▶ [Dataset content]:

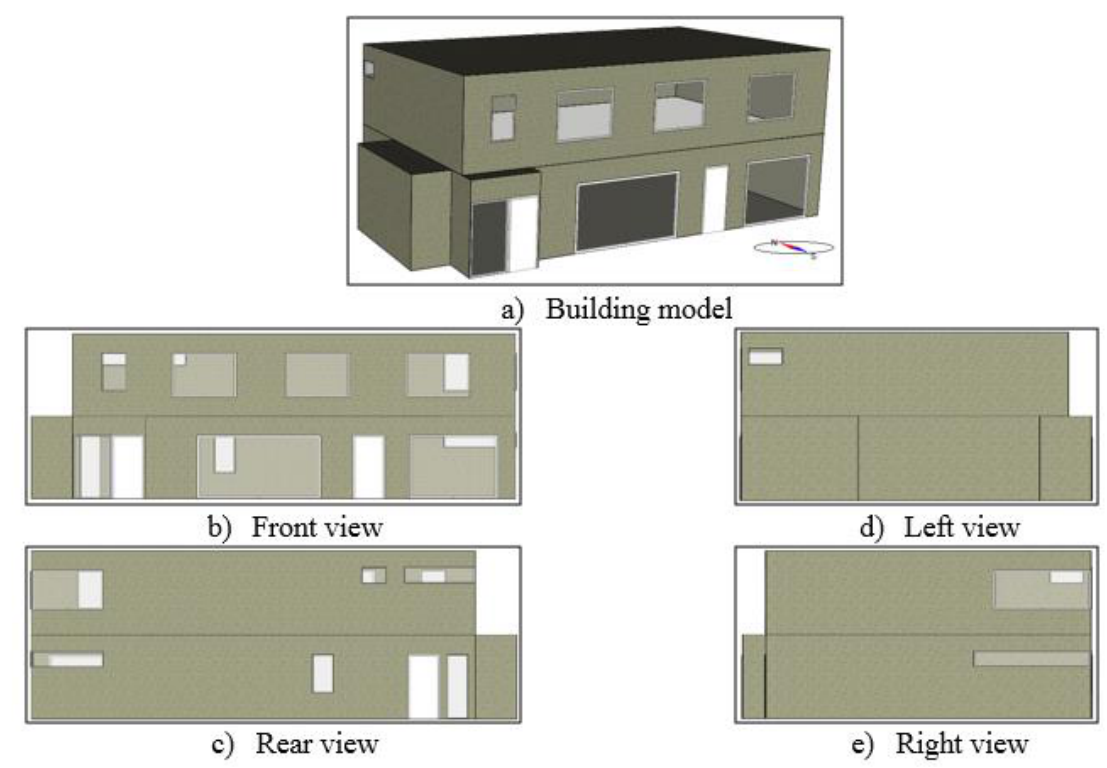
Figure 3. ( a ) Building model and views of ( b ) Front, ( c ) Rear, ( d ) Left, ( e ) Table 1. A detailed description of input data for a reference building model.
---
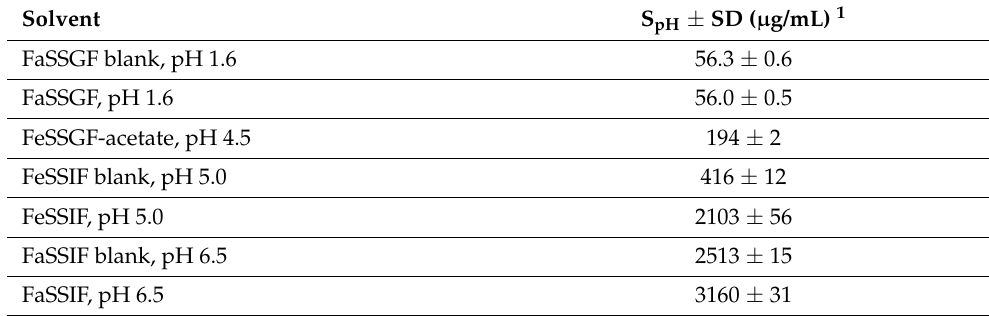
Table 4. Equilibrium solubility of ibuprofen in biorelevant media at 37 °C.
==
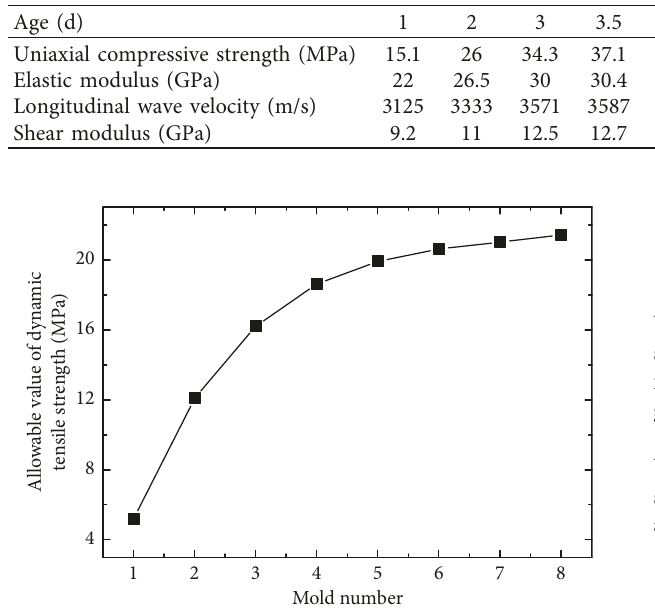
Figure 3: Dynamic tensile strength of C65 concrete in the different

▶ [Prompt]: In the entries above, count the lines that contain the string "Table" and reply with the number only.

▶ [Problem solution]: 2